Je me suis laissé portée, notamment par la fille et son ami imaginaire qui lui permet d'affiner son identité. Les excès de la mère me laissent interrogatives et pourtant si réalistes, quel est le message ? Un sujet touchant bien porté par le rôle du père notamment.
Au début des années 90, en banlieue parisienne, Mouna est élève en CM2 dans une école privée catholique. Sa mère Amel (Camélia Jordana) est une immigrée tunisienne qui vit mal son déclassement social. Son père Amor (Sofiane Zermani), immigré algérien, fait le dos rond. Quand leur propriétaire dénonce leur bail, Amel est face à un dilemme : déménager dans un HLM ? ou accepter le travail qu’elle avait jusqu’alors refusé pour augmenter les revenus du couple ?
Manele Labidi avait signé un premier film enthousiasmant, "Un divan à Tunis", avec l’excellente Golshifteh Farahani dans le rôle d’une psychiatre binationale qui décide de se réinstaller en Tunisie pour y exercer la profession qu’elle a apprise en France.
Quatre ans plus tard, la réalisatrice franco-tunisienne née à Paris en 1982, signe un film dont on imagine volontiers la part d’autobiographie qu’il comprend.

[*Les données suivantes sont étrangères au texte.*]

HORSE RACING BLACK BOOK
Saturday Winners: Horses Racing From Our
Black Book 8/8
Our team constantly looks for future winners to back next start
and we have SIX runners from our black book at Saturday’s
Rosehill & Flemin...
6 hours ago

Camélia Jordana y interprète un rôle qui rappelle ceux, récemment remis au goût du jour par "Il reste encore demain", des mammas italiennes des grandes années : Anna Magnani, Sophia Loren… Solaire, forte en gueule, débordante d’amour pour ses enfants, elle est impériale. Elle aurait pu éclipser son époux, interprété avec beaucoup de délicatesse par Sofiane Zermani qu’on avait remarqué dans "Barbès, Little Algérie" et dans "La Vénus d’argent".
Mais le personnage principal du film reste Mouna, double autobiographique à peine masqué de la réalisatrice. C’est autour d’elle que l’histoire s’organise et c’est par ses yeux qu’elle est racontée. Pour soigner son mal-être identitaire, Mouna s’est inventé un ami imaginaire. Damien Bonnard s’est beaucoup amusé en se glissant dans le personnage de… Charles Martel, au risque de donner à ce film un tour loufoque qui le fait sortir de son lit.
Pas plus tard que mardi dernier, j’évoquais, dans ma critique de "Dans la cuisine des Nguyen", les films, nombreux, à raconter l’intégration, pas toujours facile, des enfants de la seconde génération d’immigrés maghrébins. Ce film-ci vient se rajouter à cette longue liste dans laquelle figurent déjà "Le Thé au harem d’Achimède", "Le Gone du Chaâba" ou "La Graine et le Mulet". Il n’y occupera pas une place inoubliable. Mais il n’en constitue pas moins un film attachant et plein de charme.